It hadn’t hit me until I was gearing up for the first therapy appointment I’d had in months that I realized how far I’ve come. Three weeks before this day, I was arguing back and forth with a family member about how I couldn’t—physically could not—go to the appointment without taking my anti-anxiety medicine. His argument was that I needed to go to the appointment without medication so that my therapist could teach me how to cope with my anxiety while I was having it. He was saying this out of love, but he hadn’t realized how bad my anxiety had gotten.
“I’ll have such an uncontrollable panic attack, and I don’t know if I’ll be able to compose myself in that hour-long appointment. I understand what you’re saying, but trust me. I need the medicine.”
As I got up the morning of my appointment, I looked at my anti-anxiety medication and it finally hit me. I didn’t need it. In a matter of 3 weeks, I had drastically improved my mental health to the point where my anxiety no longer ruled over my life. I started crying and texted my friend who had been around long enough to see the change for herself. The details of how I turned my life around can be saved for another story on another day, but the fact remains the same: I was no longer spontaneously consumed with fear and unable to live my life because of my anxiety.
The bittersweet part is that no one in my life knew the degree to which my anxiety was affecting me. I had told a few people, and as awkward as it is, a few people experienced it first hand, but no one knew the depths of it.
Before this last year, I never had general anxiety. I had anxiety, but it was always brought on by a clear trigger. I could always pinpoint what was causing it. General anxiety doesn’t work that way.
I would be driving with a best friend and all of a sudden become so fearful (of nothing) and need to get home. I would be eating breakfast at a restaurant and lie to my table about needing to use the restroom just so that I could go outside and compose myself before I had a panic attack. I would run into a familiar face at a coffee shop and be overwhelmed with anxiety but continue the conversation so as to not freak the other person out.

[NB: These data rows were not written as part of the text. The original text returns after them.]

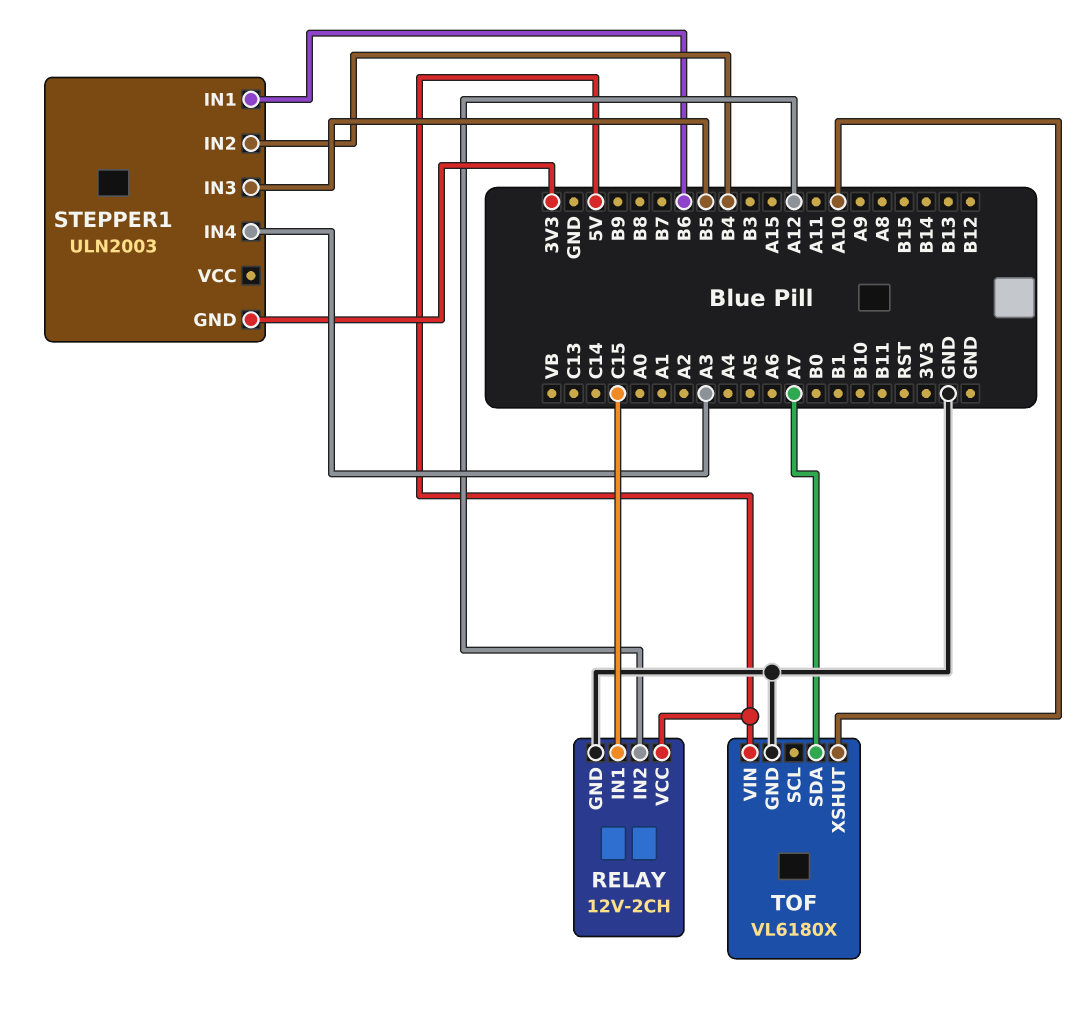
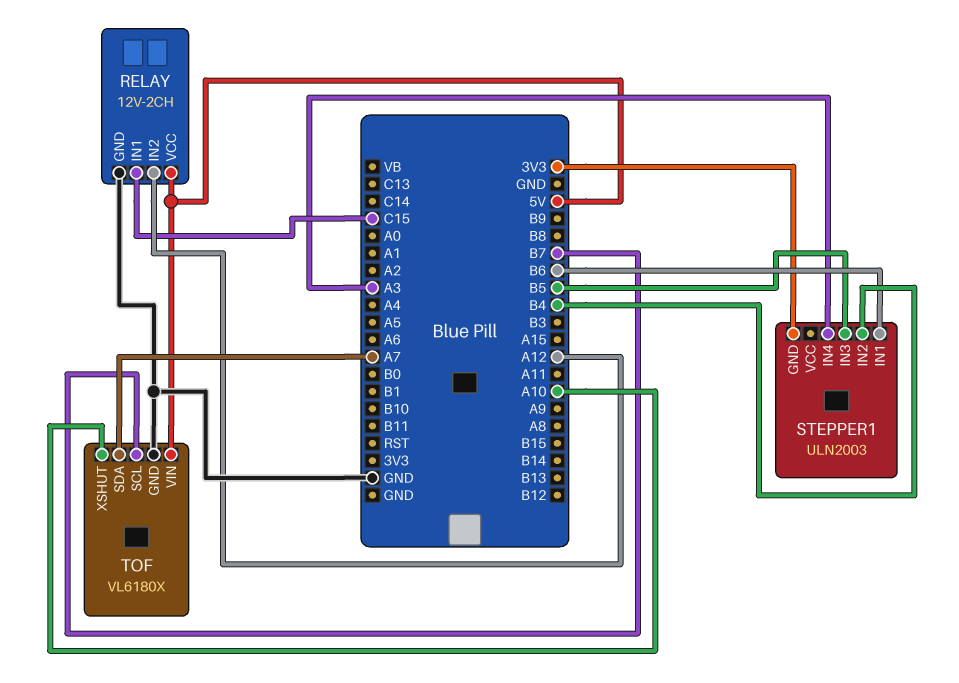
TOF pin SCL: none -> B7

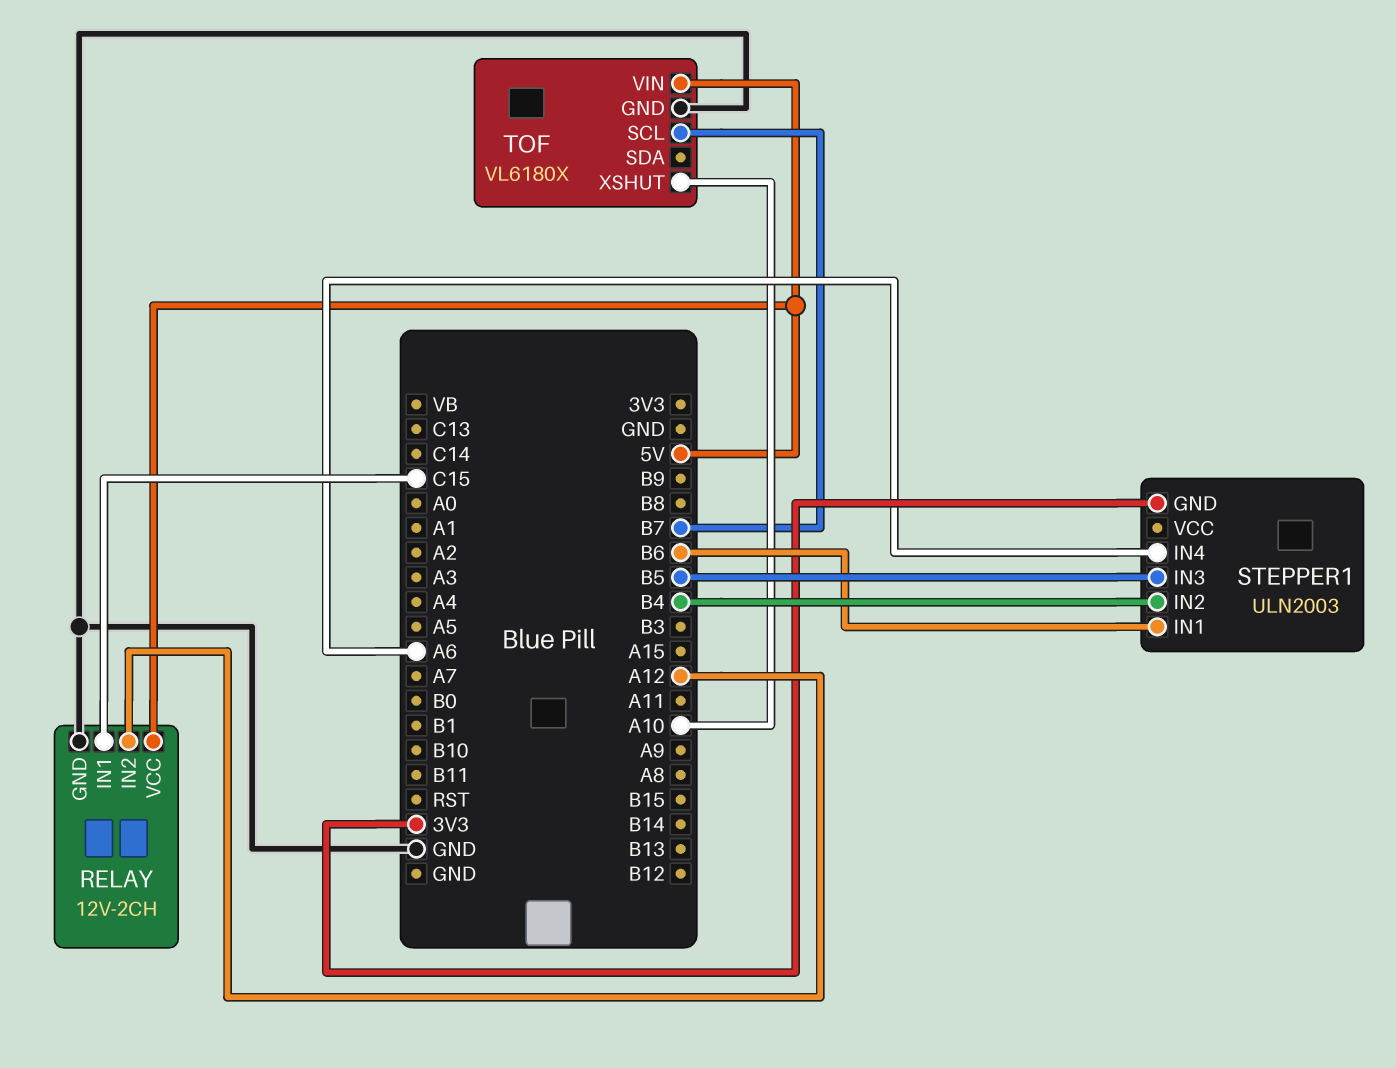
STEPPER1 pin IN4: A3 -> A6
TOF pin SDA: A7 -> none

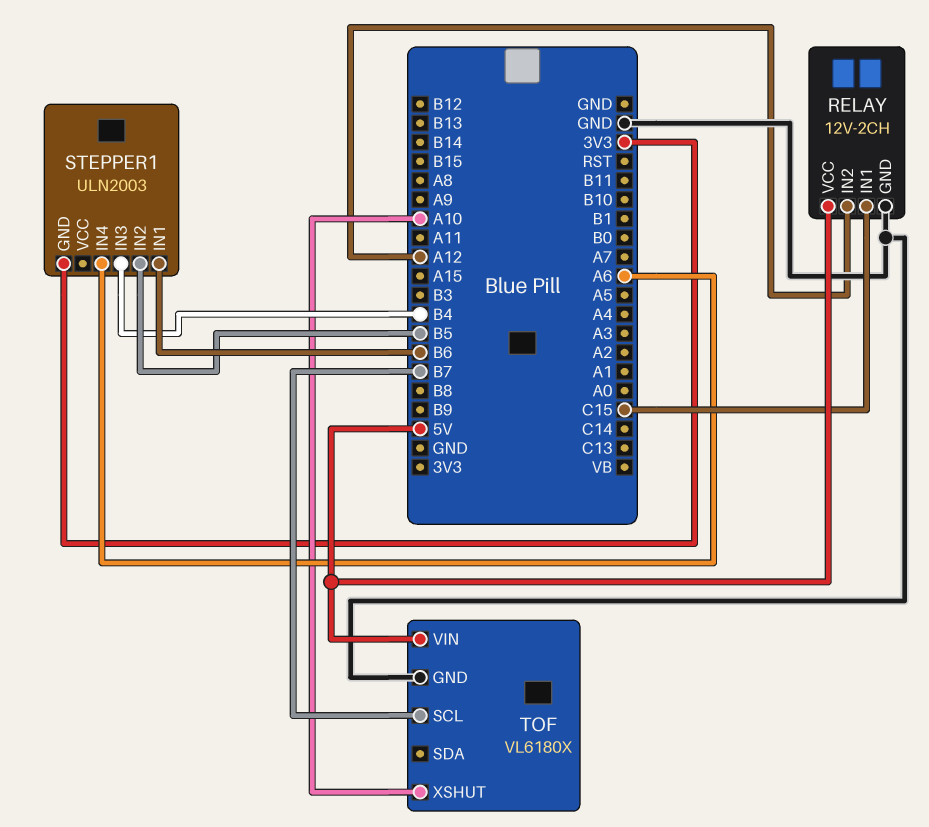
STEPPER1 pin IN2: B4 -> B5
STEPPER1 pin IN3: B5 -> B4

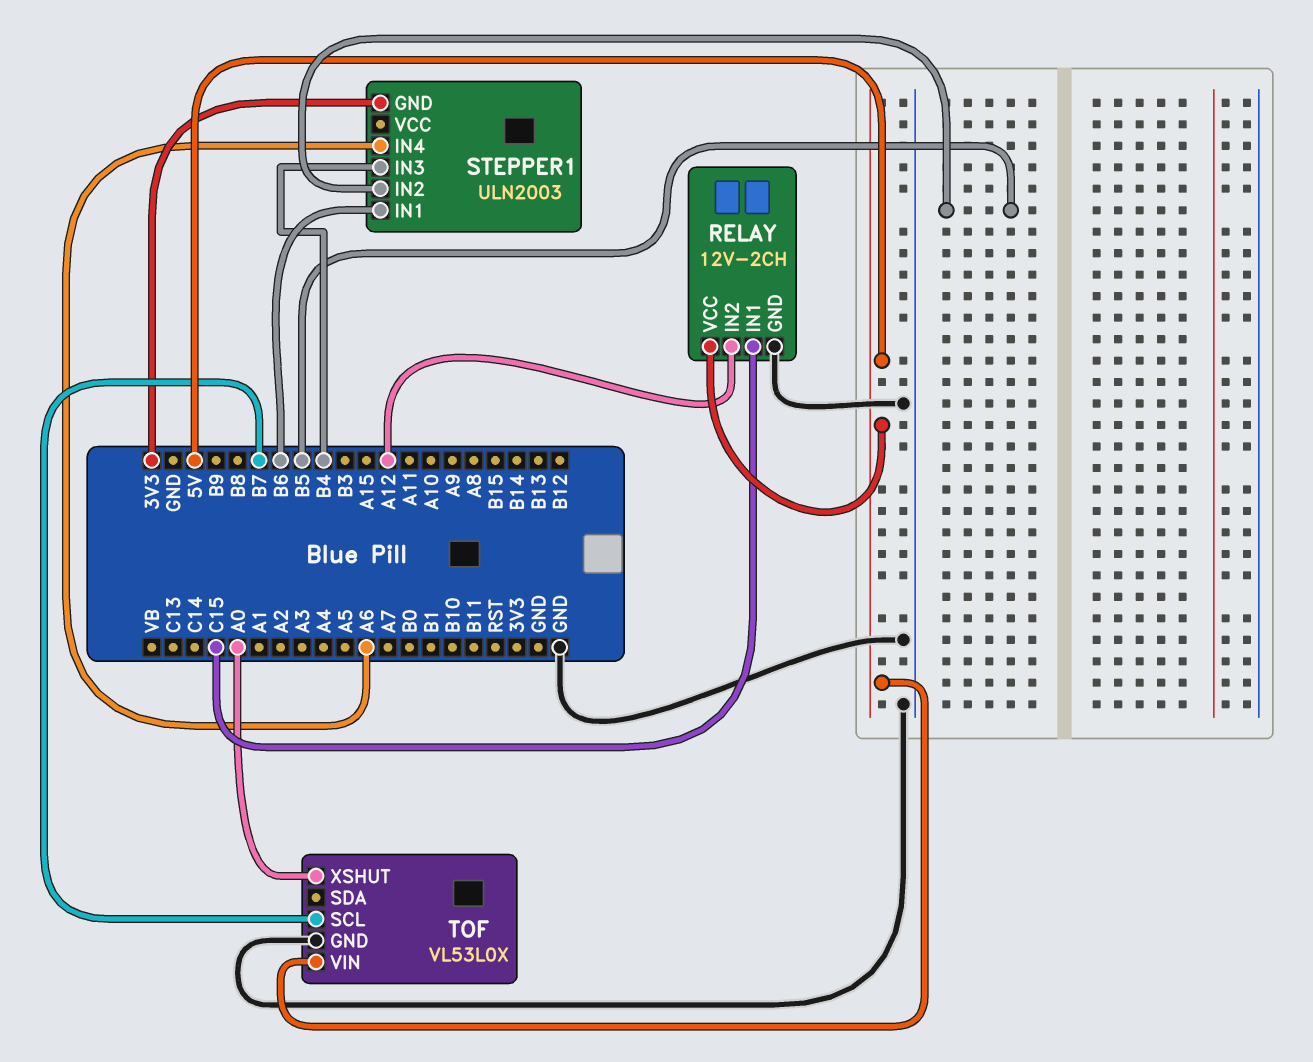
TOF: VL6180X -> VL53L0X
TOF pin XSHUT: A10 -> A0

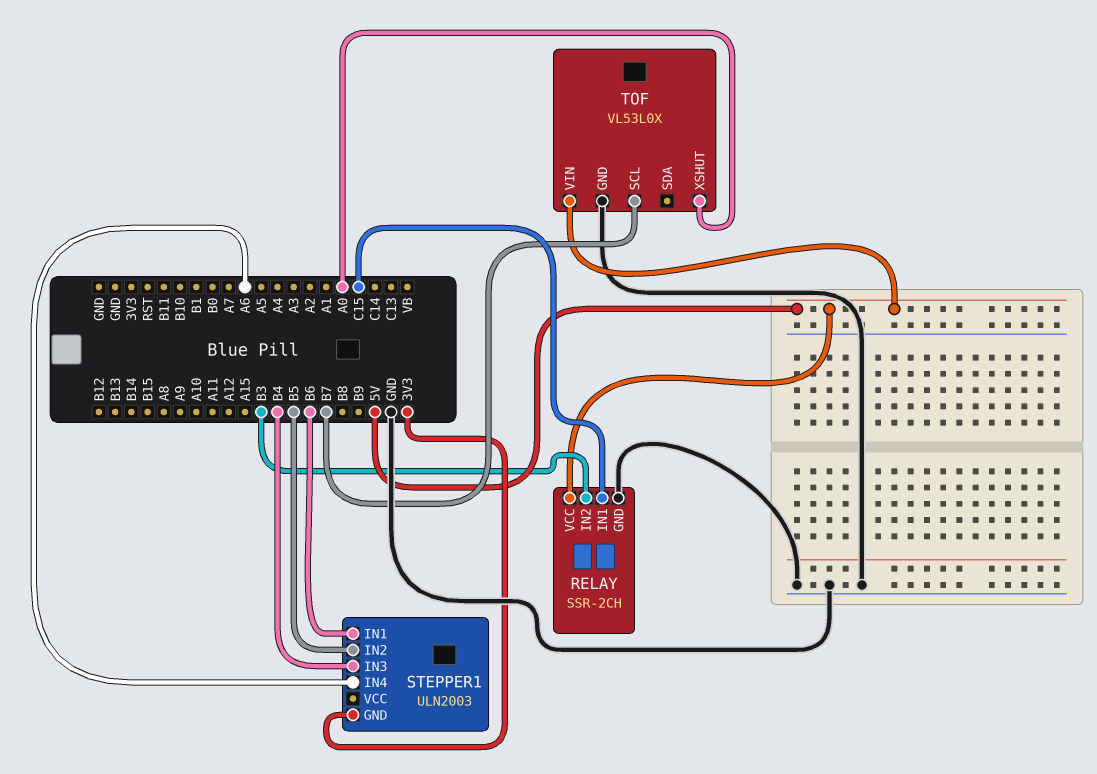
RELAY: 12V-2CH -> SSR-2CH
RELAY pin IN2: A12 -> B3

That last one happened in front of a friend, and when I told her that I had just almost had a panic attack, she responded with, “I’m not at all saying that I don’t believe you, but you didn’t even skip a beat! You just talked to her like nothing was wrong? I couldn’t tell that you were anxious.”
And that’s the thing. It’s not always hyperventilating, sobbing in the corner and rocking back and forth in the fetal position. Sometimes, it’s all of a sudden becoming disengaged from a conversation, tensing your entire body and awkwardly shifting in your seat looking for a way out.
I know too many people who think that because I make good grades, smile, laugh, and know how to have a good time that I must not struggle with mental illness in the extreme ways that I have. The reality is, I was barely getting by. There were times where I was so exhausted from fighting with myself all day that I couldn’t get up and go to the kitchen to feed myself even though I was starving. I had isolated myself so much that I sort of forgot how to interact with people in social settings. And the list goes on.
It took me weeks of dedication to get to the place that I’m at right now—a place that I genuinely never saw myself returning to. It took doctors visits, finding the right medications, friends holding my hand as I confronted another trigger and countless hours of building myself back up from the pile of fragments I once was.
This isn’t meant to sound braggadocious. I’m so happy to be where I’m at now, but I know that one day I could slip back to where I was last year. This is to show that anyone is susceptible to it. Anyone can be overcome with anxiety, or any other mental illness, to the point of debilitation. Regardless of public persona. Regardless of social media presence. Regardless of the frequency of their smile. Mental illness can and does affect anyone in this world, and it’s about time that we acknowledge that.